Midnight Velvet (MV) was mustered at the same time as Sunny (see Sunny – the wild horse that inspired the Brumbies novels). Unlike the chestnut, he remained a very difficult horse for all of his life. Having been caught in the wild, I have no idea of his history before that time, but it must have been hard. The horses he roamed with were glossy and rounded. MV was scraggy and dull coated as if he’d been left in the corner of a damp cupboard for years. Mares pushed him out of their herd and the older bachelors wouldn’t allow him to join them. Approximately seven months old, he must have been orphaned young. He was riddled with worms and spooked at the slightest movement or sound.
When he first arrived at our property I released him with our other horses. A sociable lot, I thought the company of well-mannered domesticated horses would calm him. Not MV. Unlike Sunny who immediately took to human company, MV avoided contact at all costs. Even trying to feed him was a challenge; the feed bin was a monster. I resorted to pouring oats on the ground for the first couple of months. Watching him steal wisps of hay from a plastic tub was at the same time sad and entertaining as he stretched his neck forward and extended his lips before dashing away to chew the few blades he secured.
Catching him proved another challenge. Using the other horses as leaders I could drive him into the yards. Once there, he did everything possible to avoid me. Instead of watching me like any other horse would do, he’d turn his head away as he trotted around the rails. Cornered, he’d either try to scramble over the fence or would rear and fall over backwards. I tried smaller and smaller yards. In the end I resorted to roping him. The moment the lasso closed on his neck he panicked and fell, bashing his head on a fencepost and tangling his legs. Yet a strange thing happened. After that, whenever I wanted to catch him, I only had to get a rope to touch him anywhere and he was mine. Even a piece of string lying across his rump was enough for him to give in. From then on people could touch him anywhere and do anything with him.
Except for the vet. At a year old, after months of gentle handling and bringing him back to full health, it was time to geld MV. He must have known what was in store. Our vet was an experienced horseman, calm and competent. MV would have nothing to do with him. I resorted to blindfolding him so the vet could inject the sedative into MV’s vein. But the tranquilliser wouldn’t take. He added more. Still MV fought it. After an hour we had to admit defeat. This little horse was so tough his mind overrode the drug. He failed to get even slightly woozy. That night he was still a colt.
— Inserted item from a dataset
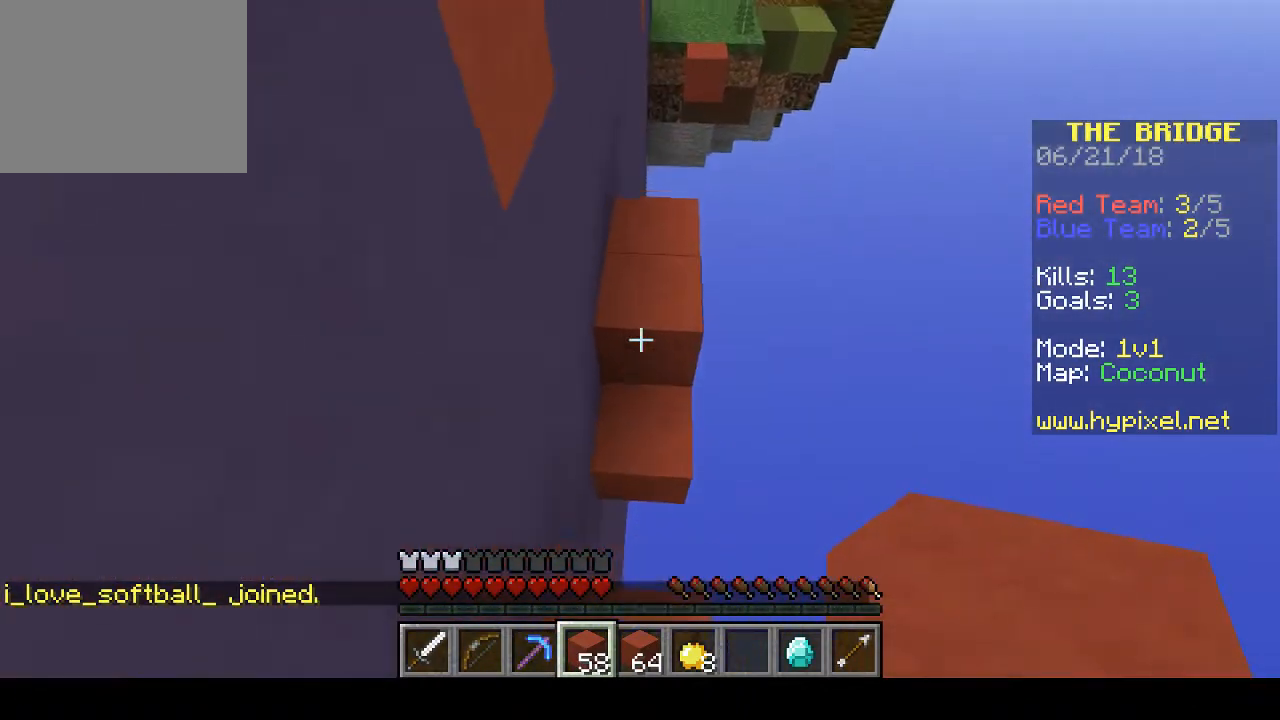
{"keys": ["w"], "events": []}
A few months later the old Thoroughbred mare next door came into season. I discovered this when I looked out the window to see MV mounting her. He had jumped the barbed wire fence in order to visit Princess. There were no scratches on him and no damage to the fence. As there were no gates between the two properties and my neighbour didn’t have yards, the problem of how to get him back arose. There was no way I’d get near enough with a rope to catch him in a twenty acre paddock.
Luckily a friend nearby had a sturdy set of cattle yards with a race and crush. Catching Princess with ease, I led her through the paddocks and down the road. As hoped for, MV followed. I led Princess through the yards and trapped MV. As soon as I returned the mare to her owners I called the vet. You’d think that being in a confined space where he couldn’t turn around MV would settle. No. As soon as he saw the vet he went into a panic. No matter how hard the vet tried, he couldn’t get the needle into MV’s neck. In the end I had to do it, the only one MV would trust. This time the sedative worked and the job was done.
Being gelded did nothing to calm MV down. I continued his ground work and he did as he was asked, but it was easy to see he resented every step. One day when I was teaching him to load on a float (horse trailer) he reared and fell over backward, damaging his hip. Very upset, I rang a dear friend, saying I thought he might have to be put down.
As an experienced endurance rider, Megan agreed it was a shame to destroy such a beautiful and tough horse. She took him to her own place where she had better facilities for training youngsters. His hip healed, though always remained lower than the other one. Megan broke him in and fell in love with MV. Delighted he had found a ‘forever’ home, I watched the pair bond as she trained him for endurance, a sport he adapted to with fervour. Although small, his floating trot carried him at speed over any terrain. He completed a 40km training ride with ease.
One day, when preparing MV for his first 80km competition, Megan went to catch him in his rocky hill paddock. Instead of the usual game of chase, he didn’t move. One of his legs hung at an awkward angle. He must have broken it when hooning over boulders with the other horses, a pastime he excelled at. With much regret Megan had to have MV put down, just as he was coming to enjoy life at only five years old. He was buried alongside Megan’s old dogs, always to be remembered.
Brumbies in the Snow is dedicated to Midnight Velvet, the toughest little brumby in Australia.